[Source material]

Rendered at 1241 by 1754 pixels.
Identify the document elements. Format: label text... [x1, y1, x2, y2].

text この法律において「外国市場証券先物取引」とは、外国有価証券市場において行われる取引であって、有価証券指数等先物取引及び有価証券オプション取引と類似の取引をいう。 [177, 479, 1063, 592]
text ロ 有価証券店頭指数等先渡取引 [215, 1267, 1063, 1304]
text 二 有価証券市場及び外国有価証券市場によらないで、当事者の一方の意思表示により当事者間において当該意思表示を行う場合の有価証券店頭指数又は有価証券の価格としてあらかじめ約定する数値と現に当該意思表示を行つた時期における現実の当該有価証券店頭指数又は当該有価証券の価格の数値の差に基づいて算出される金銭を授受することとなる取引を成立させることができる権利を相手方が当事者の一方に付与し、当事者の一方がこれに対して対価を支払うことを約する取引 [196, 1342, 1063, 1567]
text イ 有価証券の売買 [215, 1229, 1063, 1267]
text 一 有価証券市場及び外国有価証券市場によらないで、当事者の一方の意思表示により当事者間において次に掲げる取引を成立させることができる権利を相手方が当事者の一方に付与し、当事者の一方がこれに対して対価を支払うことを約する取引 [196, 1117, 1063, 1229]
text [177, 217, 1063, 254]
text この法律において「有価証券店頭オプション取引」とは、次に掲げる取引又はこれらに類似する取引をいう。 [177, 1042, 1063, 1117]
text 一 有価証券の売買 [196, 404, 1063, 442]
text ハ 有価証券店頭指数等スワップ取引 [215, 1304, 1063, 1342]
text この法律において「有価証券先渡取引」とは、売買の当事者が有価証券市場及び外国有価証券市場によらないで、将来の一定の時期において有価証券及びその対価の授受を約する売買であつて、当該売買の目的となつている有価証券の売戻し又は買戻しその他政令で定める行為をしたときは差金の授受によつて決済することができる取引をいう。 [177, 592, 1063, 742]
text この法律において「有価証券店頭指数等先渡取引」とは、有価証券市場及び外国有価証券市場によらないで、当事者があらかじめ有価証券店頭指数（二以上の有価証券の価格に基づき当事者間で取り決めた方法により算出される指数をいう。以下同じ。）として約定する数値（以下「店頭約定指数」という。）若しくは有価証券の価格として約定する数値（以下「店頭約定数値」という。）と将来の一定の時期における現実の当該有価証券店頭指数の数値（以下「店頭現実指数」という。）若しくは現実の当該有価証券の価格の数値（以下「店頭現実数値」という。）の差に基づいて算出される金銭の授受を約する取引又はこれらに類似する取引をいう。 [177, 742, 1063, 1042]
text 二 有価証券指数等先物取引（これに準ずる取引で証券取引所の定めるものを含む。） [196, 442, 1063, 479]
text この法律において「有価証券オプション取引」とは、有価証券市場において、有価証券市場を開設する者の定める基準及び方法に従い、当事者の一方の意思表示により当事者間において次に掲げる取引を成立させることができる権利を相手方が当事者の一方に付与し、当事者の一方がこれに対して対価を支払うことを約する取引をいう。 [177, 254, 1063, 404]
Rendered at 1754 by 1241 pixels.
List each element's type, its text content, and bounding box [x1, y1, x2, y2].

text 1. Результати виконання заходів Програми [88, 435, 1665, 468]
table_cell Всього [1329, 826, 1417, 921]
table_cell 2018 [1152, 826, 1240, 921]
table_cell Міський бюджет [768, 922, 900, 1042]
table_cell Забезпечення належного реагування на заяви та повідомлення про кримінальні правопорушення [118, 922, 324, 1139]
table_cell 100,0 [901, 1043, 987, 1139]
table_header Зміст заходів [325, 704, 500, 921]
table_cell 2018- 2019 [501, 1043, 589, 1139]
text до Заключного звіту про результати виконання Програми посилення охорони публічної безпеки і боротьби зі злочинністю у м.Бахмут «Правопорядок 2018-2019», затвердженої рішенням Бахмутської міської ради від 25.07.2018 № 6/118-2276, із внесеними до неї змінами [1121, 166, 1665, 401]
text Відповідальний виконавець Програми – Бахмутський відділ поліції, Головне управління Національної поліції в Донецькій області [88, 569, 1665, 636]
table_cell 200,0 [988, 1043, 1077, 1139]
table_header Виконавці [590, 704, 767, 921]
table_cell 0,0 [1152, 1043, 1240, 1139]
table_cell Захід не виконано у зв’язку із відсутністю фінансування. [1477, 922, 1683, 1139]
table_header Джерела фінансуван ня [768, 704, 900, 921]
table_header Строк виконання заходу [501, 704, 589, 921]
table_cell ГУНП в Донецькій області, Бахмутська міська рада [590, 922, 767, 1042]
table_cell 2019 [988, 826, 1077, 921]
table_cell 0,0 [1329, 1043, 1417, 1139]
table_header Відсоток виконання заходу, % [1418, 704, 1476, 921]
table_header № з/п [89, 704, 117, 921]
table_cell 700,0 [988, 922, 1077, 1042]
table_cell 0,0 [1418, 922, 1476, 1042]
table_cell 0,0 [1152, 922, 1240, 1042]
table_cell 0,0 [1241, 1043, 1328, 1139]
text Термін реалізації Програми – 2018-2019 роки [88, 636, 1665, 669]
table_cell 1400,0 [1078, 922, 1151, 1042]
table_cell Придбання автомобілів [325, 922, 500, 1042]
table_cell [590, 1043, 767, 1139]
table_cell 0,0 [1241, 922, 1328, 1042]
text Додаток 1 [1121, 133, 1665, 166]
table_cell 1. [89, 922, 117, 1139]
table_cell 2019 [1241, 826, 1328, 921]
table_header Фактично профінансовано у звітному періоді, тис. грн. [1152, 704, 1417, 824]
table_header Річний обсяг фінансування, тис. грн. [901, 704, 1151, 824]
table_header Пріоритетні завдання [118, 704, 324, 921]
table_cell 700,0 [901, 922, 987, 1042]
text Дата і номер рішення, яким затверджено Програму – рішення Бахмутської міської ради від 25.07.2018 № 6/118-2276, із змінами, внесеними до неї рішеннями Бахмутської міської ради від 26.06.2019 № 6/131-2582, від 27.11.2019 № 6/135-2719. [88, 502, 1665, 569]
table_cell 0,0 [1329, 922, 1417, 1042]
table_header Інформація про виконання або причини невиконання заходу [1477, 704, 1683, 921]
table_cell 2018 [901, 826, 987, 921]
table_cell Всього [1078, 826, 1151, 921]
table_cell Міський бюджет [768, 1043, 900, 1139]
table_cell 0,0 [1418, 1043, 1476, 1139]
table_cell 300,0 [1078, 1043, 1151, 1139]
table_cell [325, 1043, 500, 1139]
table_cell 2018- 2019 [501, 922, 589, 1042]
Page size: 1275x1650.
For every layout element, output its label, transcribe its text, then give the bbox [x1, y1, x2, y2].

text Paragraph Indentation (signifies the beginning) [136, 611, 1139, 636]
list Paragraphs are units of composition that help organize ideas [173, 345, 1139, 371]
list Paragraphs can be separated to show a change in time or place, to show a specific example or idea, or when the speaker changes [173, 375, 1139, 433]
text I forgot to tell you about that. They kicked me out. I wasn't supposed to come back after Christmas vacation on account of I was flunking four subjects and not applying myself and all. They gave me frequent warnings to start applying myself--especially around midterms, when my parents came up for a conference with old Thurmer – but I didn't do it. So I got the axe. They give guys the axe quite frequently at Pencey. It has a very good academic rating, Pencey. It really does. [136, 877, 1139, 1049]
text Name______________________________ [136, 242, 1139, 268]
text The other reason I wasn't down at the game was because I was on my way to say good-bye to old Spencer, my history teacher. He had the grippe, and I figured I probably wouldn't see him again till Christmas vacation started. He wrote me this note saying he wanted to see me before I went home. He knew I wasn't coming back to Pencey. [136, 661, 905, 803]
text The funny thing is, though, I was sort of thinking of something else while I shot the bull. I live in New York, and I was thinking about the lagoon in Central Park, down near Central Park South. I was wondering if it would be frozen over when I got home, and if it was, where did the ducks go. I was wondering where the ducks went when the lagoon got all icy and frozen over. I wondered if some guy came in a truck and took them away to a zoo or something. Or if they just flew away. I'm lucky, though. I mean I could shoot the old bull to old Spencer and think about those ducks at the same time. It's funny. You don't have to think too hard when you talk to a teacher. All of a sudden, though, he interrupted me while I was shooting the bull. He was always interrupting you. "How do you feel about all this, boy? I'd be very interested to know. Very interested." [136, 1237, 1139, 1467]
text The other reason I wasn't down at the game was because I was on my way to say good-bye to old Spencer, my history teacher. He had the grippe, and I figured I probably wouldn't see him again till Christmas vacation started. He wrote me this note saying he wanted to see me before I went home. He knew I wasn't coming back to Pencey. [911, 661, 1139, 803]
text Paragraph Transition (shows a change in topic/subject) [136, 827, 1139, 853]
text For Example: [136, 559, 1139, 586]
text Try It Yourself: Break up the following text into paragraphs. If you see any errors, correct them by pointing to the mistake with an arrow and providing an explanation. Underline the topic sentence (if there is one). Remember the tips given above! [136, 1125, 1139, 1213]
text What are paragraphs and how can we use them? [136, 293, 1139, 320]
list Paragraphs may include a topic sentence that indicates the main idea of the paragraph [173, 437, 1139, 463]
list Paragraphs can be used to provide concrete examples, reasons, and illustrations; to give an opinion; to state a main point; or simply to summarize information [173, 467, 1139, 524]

[The problem]
Each line of the entries above that contains "Донецькій" must be copied into the answer.

[Answer to this task]
text Відповідальний виконавець Програми – Бахмутський відділ поліції, Головне управління Національної поліції в Донецькій області [88, 569, 1665, 636]
table_cell ГУНП в Донецькій області, Бахмутська міська рада [590, 922, 767, 1042]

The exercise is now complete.